Рочестер с подозрением глянул на старика – интересно, знает ли он что-нибудь наверняка? Но лицо графа было непроницаемым.
Рочестер пробормотал какие-то ничего не значащие слова и осведомился, где можно найти Фрэнсис. Нортгемптон сообщил, что она сейчас здесь.
И когда шею Рочестера обхватили милые ручки, он наконец-то забыл свои горестные мысли. Это был тот бальзам, в котором нуждалась его изболевшаяся душа. Ее светлость побледнела и похудела, под глазами у нее легли тени, глаза лихорадочно блестели. Рочестер понял, что все это – результаты страданий, причиненных Овербери, ибо ей угрожало возвращение в тот самый ад, из которого она так жаждала выбраться. И держа ее в объятиях и чувствуя, как невыносимо было бы для него потерять это драгоценное существо, Рочестер пришел к той самой мысли, к какой его подталкивал король и Нортгемптон: Овербери умер как нельзя вовремя.
Глава XXVII
СВАДЬБА
После того, как жюри матрон[52] представило свое заключение, комиссия вынесла решение: брак аннулирован, графиня Эссекс снова становится леди Фрэнсис Говард. Случилось это через неделю после смерти сэра Томаса Овербери.

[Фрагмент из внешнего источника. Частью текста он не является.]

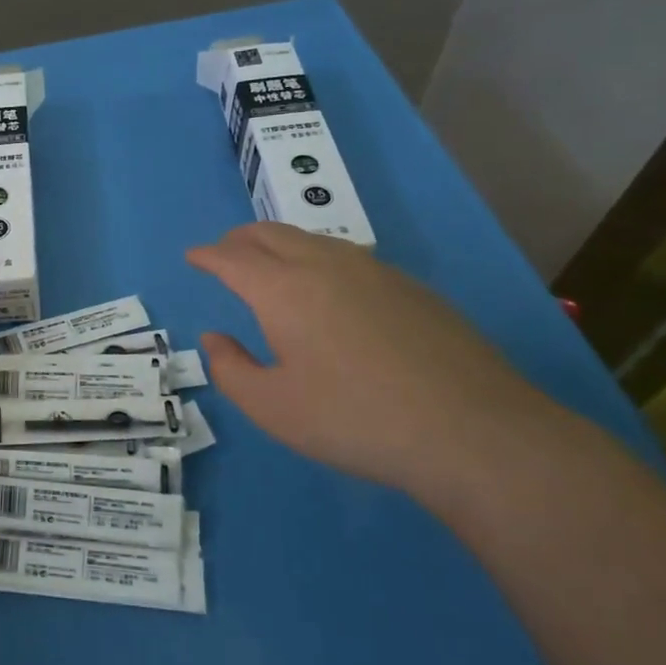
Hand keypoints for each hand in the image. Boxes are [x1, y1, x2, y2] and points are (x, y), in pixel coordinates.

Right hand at [187, 223, 563, 498]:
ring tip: (270, 266)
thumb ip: (231, 370)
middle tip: (224, 253)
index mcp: (283, 290)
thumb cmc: (355, 420)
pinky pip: (347, 257)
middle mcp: (325, 266)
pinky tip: (328, 290)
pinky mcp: (411, 288)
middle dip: (239, 239)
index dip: (207, 255)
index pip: (232, 258)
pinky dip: (317, 259)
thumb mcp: (273, 408)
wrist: (472, 431)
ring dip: (279, 244)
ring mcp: (374, 272)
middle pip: (271, 234)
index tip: (192, 256)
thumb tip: (215, 337)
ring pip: (312, 240)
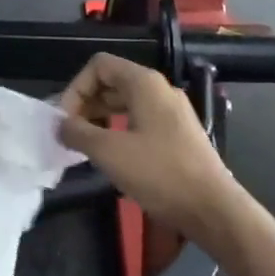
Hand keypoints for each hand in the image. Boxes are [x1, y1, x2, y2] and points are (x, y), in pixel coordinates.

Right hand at [58, 54, 239, 246]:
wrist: (214, 210)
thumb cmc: (160, 173)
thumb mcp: (110, 153)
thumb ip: (79, 133)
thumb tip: (60, 125)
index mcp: (144, 83)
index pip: (99, 66)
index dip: (76, 88)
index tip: (65, 120)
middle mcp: (160, 89)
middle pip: (113, 82)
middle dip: (86, 103)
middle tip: (70, 133)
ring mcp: (172, 112)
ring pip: (127, 102)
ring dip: (101, 117)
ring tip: (86, 144)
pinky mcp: (179, 134)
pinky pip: (141, 120)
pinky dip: (120, 129)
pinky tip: (113, 155)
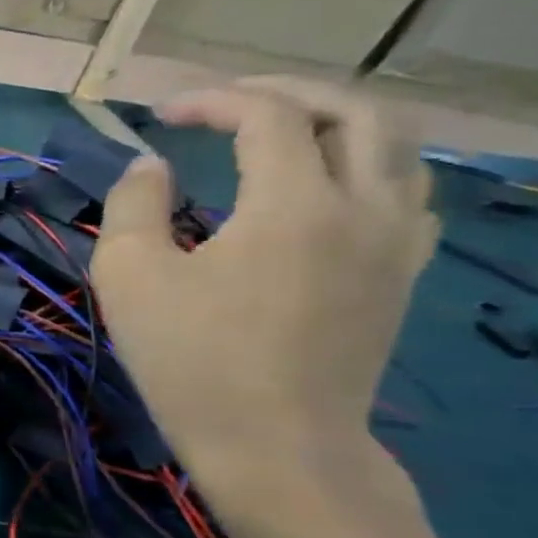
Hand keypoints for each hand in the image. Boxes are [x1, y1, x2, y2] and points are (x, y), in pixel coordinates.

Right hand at [90, 77, 437, 514]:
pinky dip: (368, 167)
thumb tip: (150, 166)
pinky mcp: (401, 276)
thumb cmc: (191, 358)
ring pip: (397, 149)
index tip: (161, 116)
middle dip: (287, 93)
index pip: (269, 116)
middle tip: (228, 102)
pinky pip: (408, 194)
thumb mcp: (129, 276)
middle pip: (356, 113)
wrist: (276, 444)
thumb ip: (134, 205)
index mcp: (295, 206)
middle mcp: (364, 210)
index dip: (212, 101)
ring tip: (279, 132)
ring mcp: (396, 244)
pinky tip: (327, 186)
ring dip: (336, 123)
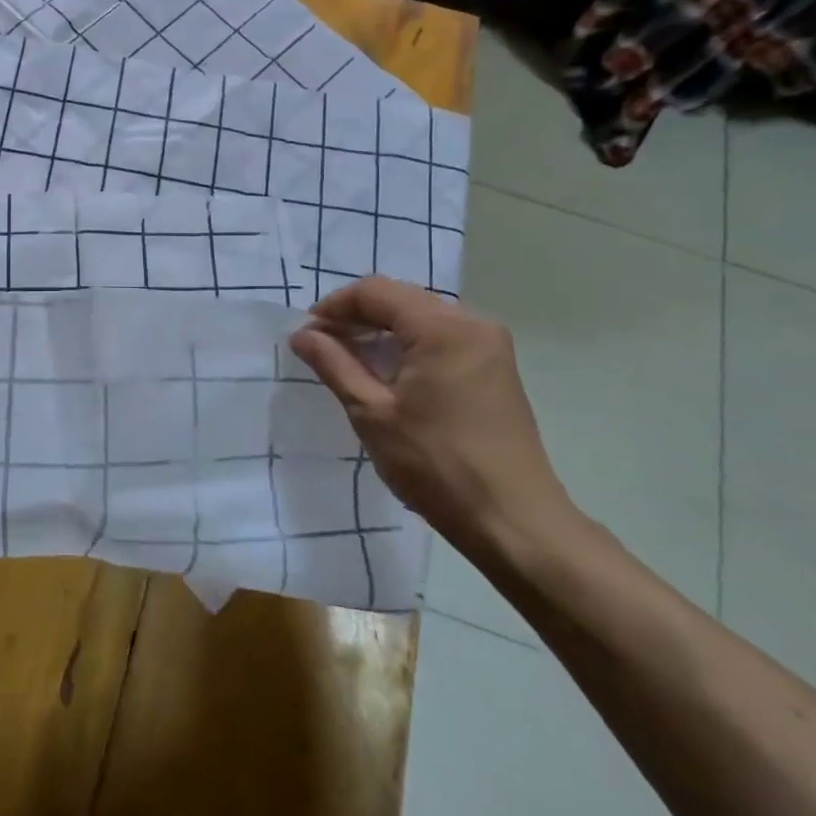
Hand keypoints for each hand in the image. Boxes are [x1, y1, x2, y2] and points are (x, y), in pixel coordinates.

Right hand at [289, 277, 575, 562]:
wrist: (514, 523)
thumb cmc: (437, 465)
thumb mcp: (371, 412)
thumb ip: (333, 364)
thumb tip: (302, 334)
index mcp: (443, 327)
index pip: (375, 291)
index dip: (334, 307)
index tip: (307, 335)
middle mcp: (473, 323)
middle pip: (400, 299)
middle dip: (357, 317)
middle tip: (322, 347)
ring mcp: (490, 346)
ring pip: (420, 318)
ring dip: (381, 332)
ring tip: (349, 362)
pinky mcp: (496, 369)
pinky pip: (441, 338)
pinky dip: (407, 346)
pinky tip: (388, 375)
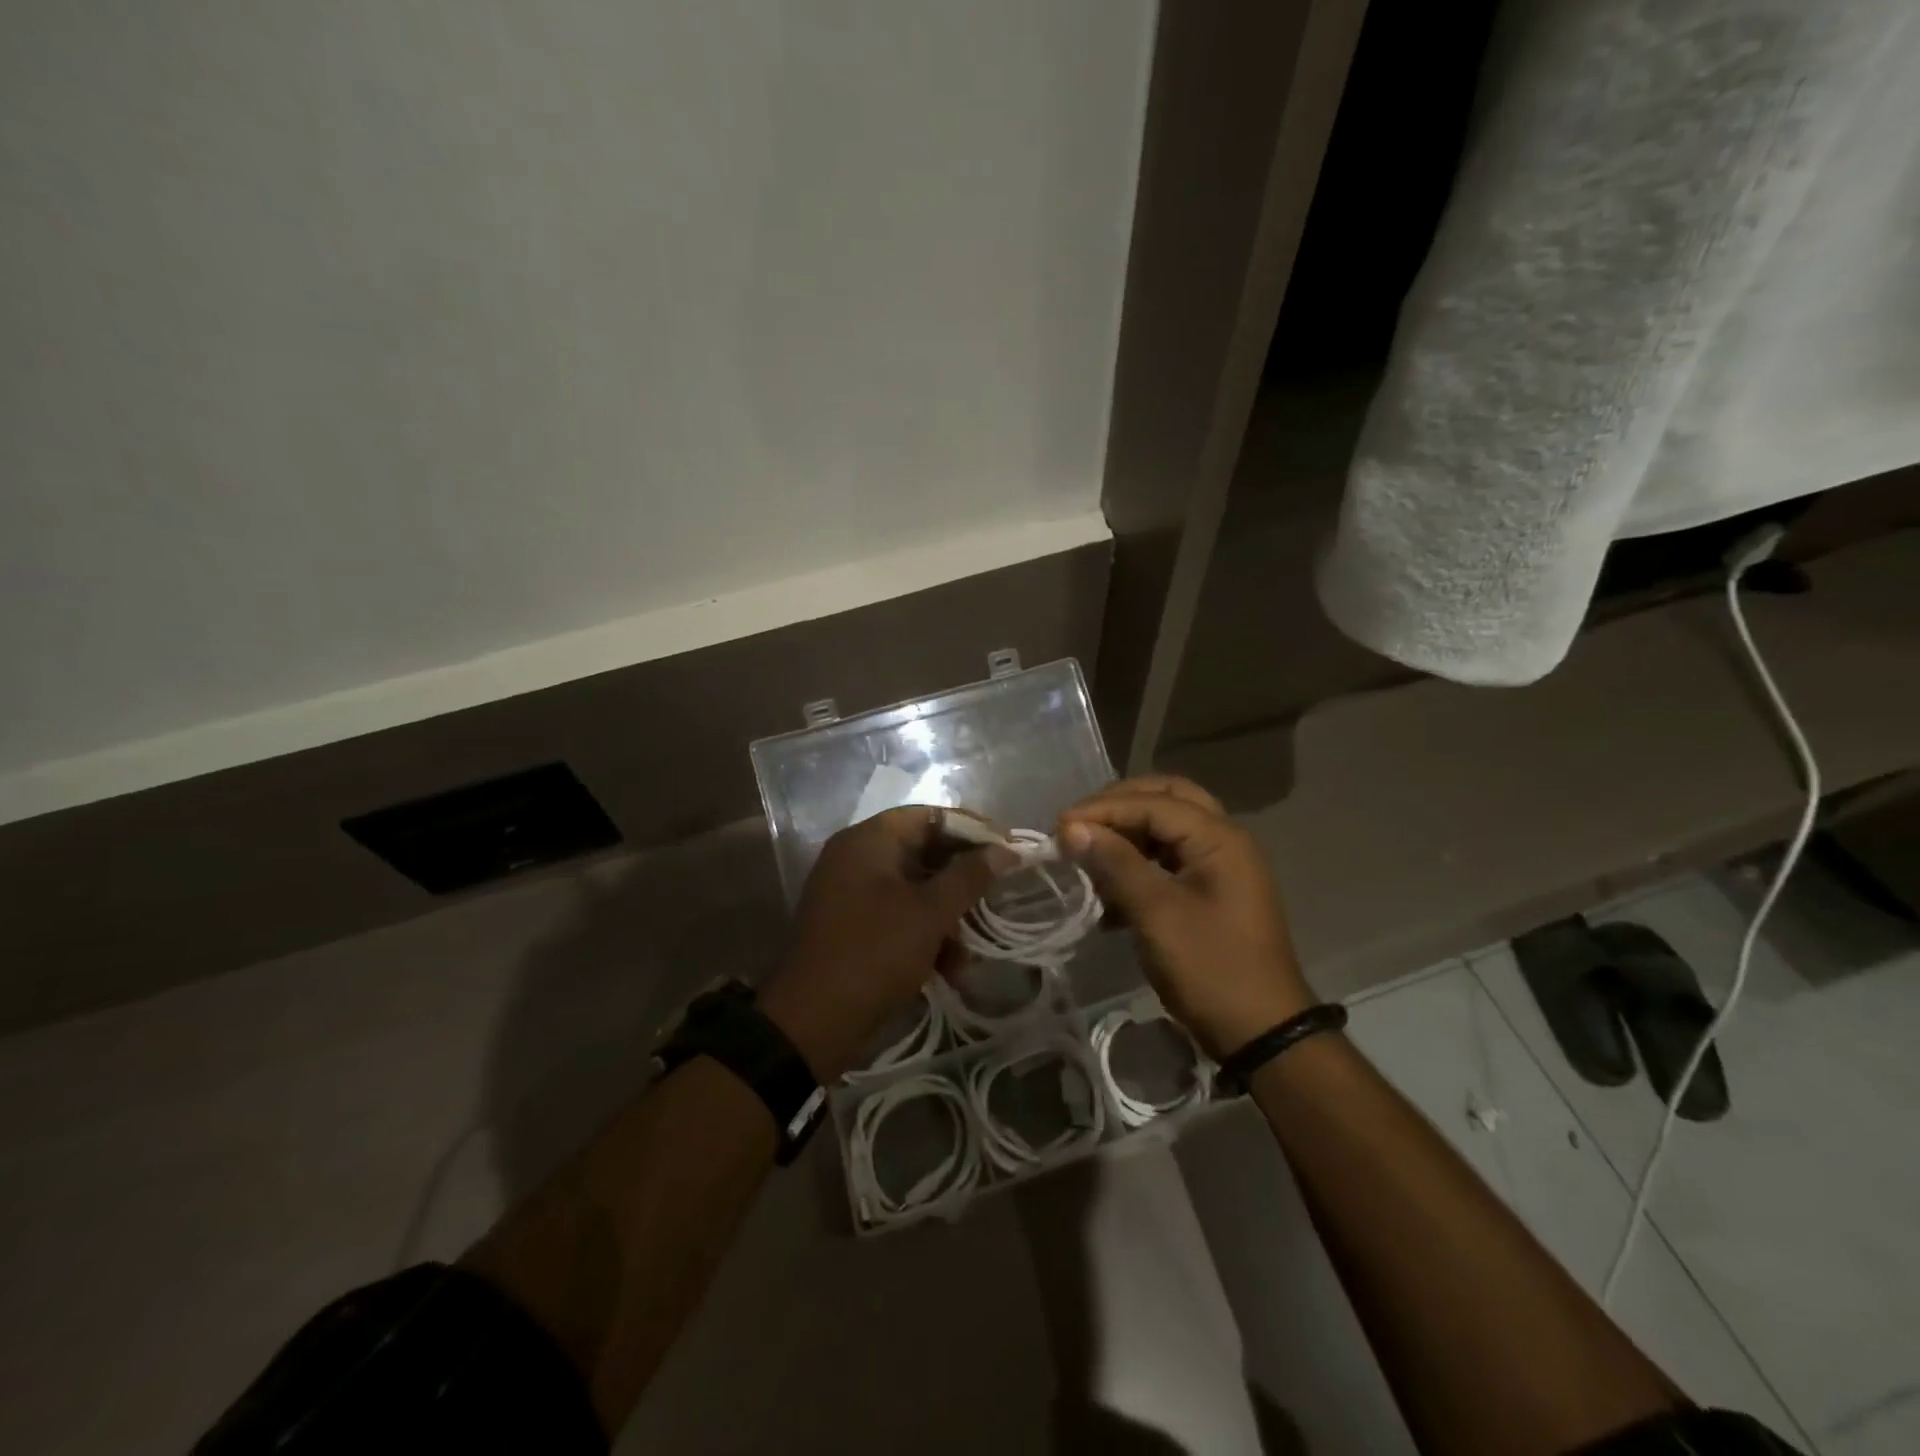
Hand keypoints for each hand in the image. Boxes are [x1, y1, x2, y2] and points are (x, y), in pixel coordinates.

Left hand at [759, 807, 1013, 1081]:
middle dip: (963, 882)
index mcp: (869, 840)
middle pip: (924, 853)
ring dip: (949, 919)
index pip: (930, 815)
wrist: (810, 1024)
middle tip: (998, 898)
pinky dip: (926, 938)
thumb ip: (969, 877)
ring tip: (970, 957)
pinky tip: (950, 972)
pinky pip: (900, 917)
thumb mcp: (930, 914)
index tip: (1008, 848)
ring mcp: (852, 894)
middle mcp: (857, 857)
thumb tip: (1006, 850)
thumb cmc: (874, 954)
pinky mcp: (854, 927)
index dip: (973, 829)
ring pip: (916, 891)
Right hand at [1058, 776, 1312, 1059]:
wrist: (1262, 1034)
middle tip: (1079, 824)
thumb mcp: (1158, 914)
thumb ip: (1115, 864)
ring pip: (1166, 829)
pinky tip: (1108, 894)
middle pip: (1166, 800)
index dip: (1103, 810)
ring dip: (1126, 836)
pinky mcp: (1210, 893)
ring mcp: (1219, 867)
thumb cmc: (1211, 969)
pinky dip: (1137, 865)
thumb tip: (1072, 828)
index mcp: (1219, 838)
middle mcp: (1223, 841)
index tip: (1059, 828)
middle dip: (1119, 806)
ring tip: (1088, 854)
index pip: (1152, 803)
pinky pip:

Семеро членов комиссии, которые голосовали в пользу такого решения, заслужили бесконечную благодарность короля; пятеро других, голосовавших против, заслужили его молчаливый гнев. Не смягчило гнева и знание того, что мнения подданных, как благородного происхождения, так и из простых, разделились почти в той же пропорции, что и голоса судей.
Шесть недель спустя его величество представил новые доказательства безмерной своей любви к Рочестеру, сделав его графом Сомерсетом и даровав баронство Брансептское – богатые угодья этого баронства были присоединены к уже имевшимся обширным владениям того, кто семь лет назад владел лишь переменой платья.
Теперь и двор, и весь город говорили только о предстоящей свадьбе. Дабы отметить событие с подобающим размахом, король, заглянув в казну и увидев, что она совершенно пуста, продал принадлежащие короне земли, и все до последнего пенни было истрачено на подарки и пиры, которые длились неделю. Само же бракосочетание состоялось 26 декабря.
Леди Фрэнсис, одетую в непорочно-белое, с распущенными волосами, вели к алтарю гостивший при английском дворе герцог Саксонский и дядюшка Нортгемптон – он-то был твердо уверен, что в результате этого брака все его амбиции будут наконец-то удовлетворены.
Ее светлость всегда отличалась хрупкостью, а в эти последние месяцы так исхудала, что черты ее обрели почти неземную воздушность, а в глазах светился чуть ли не страх – все приписали эти перемены ужасам ее предыдущего брака.
После банкета в Уайтхолле, после маскарада, специально подготовленного к бракосочетанию Кампионом[53], после бала Робин увез новобрачную в Кенсингтон, в деревенский дом, который предоставил ему сэр Баптист Хикс.
Доведенная до нервного истощения напряженным днем и мыслями о предстоящей ночи, невеста устало опустилась в кресло, а жених, одетый в великолепный свадебный наряд из белого шитого серебром атласа, стал перед ней на колени. Стоя в этой рыцарской позе, он взял ее изящную ручку в свои руки и поклялся сполна вознаградить за все те страдания, которые она вынесла ради их любви.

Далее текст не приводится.